19 Sep Fish in Banana Leaves
Grilled fish in banana leaves
Indonesians are masters at cooking fish. This photo was taken in Aceh where they are privy to an enormous variety of fish from teeny thread fish to all types of mackerel, mahi-mahi, shark and so on. Sardines, frigate tuna and Spanish mackerel are the main fish used for pepesan ikan, but you can experiment with any firm fish. Or try it with salmon – it’s to die for! In lieu of banana leaves, wrap it in baking paper followed by an outer layer of foil. And instead of grilling or steaming, the fish can also be baked in the oven.
3 red shallots or 1/4 onion, roughly chopped
6 garlic gloves
4 long red chillies, seeds discarded and roughly chopped
2 small red chillies, chopped
2 lemongrass stalks, roughly chopped
2 tablespoons chopped galangal
3 teaspoons chopped fresh turmeric
2 teaspoons chopped ginger
2 tomatoes, roughly chopped
1/2 teaspoon shrimp paste
2 teaspoons tamarind pulp, soaked in 3 tablespoons of water and strained
2 teaspoons coriander seeds
1 tablespoon grated palm sugar
600 g firm fish fillets, cut into short, fat fingers of roughly 2 x 4 cm
2 tablespoons oil
4 kaffir lime leaves, rolled into a bundle and finely shredded
2 tablespoons fried shallots
1–2 teaspoons sea salt
Pound the spice paste ingredients to a smooth paste in a mortar or blitz in a food processor. The paste should be orange, flecked with chilli and tomato skin.
Place the fish in a bowl and mix thoroughly with the spice paste, oil, lime leaves, fried shallots and salt. If you can, taste a teeny bit of fish to check the seasonings, or fry a little as a test.
Cut the banana leaves into rectangles roughly the size of a standard envelope. Wrap three to four chunks of the fish in two layers of banana leaves with a salam leaf underneath. Roll over and secure the ends with a toothpick or tie with string. It should resemble a Christmas bonbon. Grill or steam the parcels, turning occasionally, for 5 minutes, or until cooked.

• • • • • • •

= PROBLEMS TO WORK ON =
A) Answer these from the fish recipe, marking each answer (i), (ii), (iii) to match:
(i) What can be used to wrap the fish in place of banana leaves?
(ii) How much shrimp paste does the recipe call for?
(iii) What size should the banana leaf rectangles be?
B) Transcribe the fish recipe between "Place the fish" and "or until cooked.", inclusive.

• • • • • • •

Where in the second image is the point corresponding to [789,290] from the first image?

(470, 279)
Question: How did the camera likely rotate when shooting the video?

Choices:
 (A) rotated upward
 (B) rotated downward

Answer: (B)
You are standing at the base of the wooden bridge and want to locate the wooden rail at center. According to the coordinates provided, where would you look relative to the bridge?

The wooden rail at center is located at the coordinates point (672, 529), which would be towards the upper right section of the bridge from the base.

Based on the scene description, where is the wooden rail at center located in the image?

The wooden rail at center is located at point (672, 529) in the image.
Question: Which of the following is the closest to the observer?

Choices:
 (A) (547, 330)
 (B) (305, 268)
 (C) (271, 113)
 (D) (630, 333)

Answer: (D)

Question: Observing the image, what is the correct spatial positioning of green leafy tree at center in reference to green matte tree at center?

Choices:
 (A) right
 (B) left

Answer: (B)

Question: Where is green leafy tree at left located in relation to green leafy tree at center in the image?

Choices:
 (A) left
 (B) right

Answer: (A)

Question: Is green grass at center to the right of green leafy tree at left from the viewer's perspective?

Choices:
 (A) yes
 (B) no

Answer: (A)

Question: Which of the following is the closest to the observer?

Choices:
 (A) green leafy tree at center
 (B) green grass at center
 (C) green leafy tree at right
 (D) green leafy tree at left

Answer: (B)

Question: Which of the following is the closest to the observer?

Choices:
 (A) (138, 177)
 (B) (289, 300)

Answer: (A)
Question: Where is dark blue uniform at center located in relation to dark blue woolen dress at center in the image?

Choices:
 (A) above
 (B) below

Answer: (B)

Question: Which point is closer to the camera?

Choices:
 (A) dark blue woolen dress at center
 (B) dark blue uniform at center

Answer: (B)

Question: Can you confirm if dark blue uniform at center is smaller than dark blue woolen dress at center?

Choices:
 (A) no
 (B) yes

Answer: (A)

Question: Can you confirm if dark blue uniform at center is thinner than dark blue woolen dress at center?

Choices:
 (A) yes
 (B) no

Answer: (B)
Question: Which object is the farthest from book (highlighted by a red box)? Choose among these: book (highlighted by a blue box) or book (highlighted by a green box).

• • • • • • •

= ANSWERS BY TASK =
A)
(i) Baking paper followed by an outer layer of foil
(ii) 1/2 teaspoon
(iii) Roughly the size of a standard envelope

B)
Place the fish in a bowl and mix thoroughly with the spice paste, oil, lime leaves, fried shallots and salt. If you can, taste a teeny bit of fish to check the seasonings, or fry a little as a test.
Cut the banana leaves into rectangles roughly the size of a standard envelope. Wrap three to four chunks of the fish in two layers of banana leaves with a salam leaf underneath. Roll over and secure the ends with a toothpick or tie with string. It should resemble a Christmas bonbon. Grill or steam the parcels, turning occasionally, for 5 minutes, or until cooked.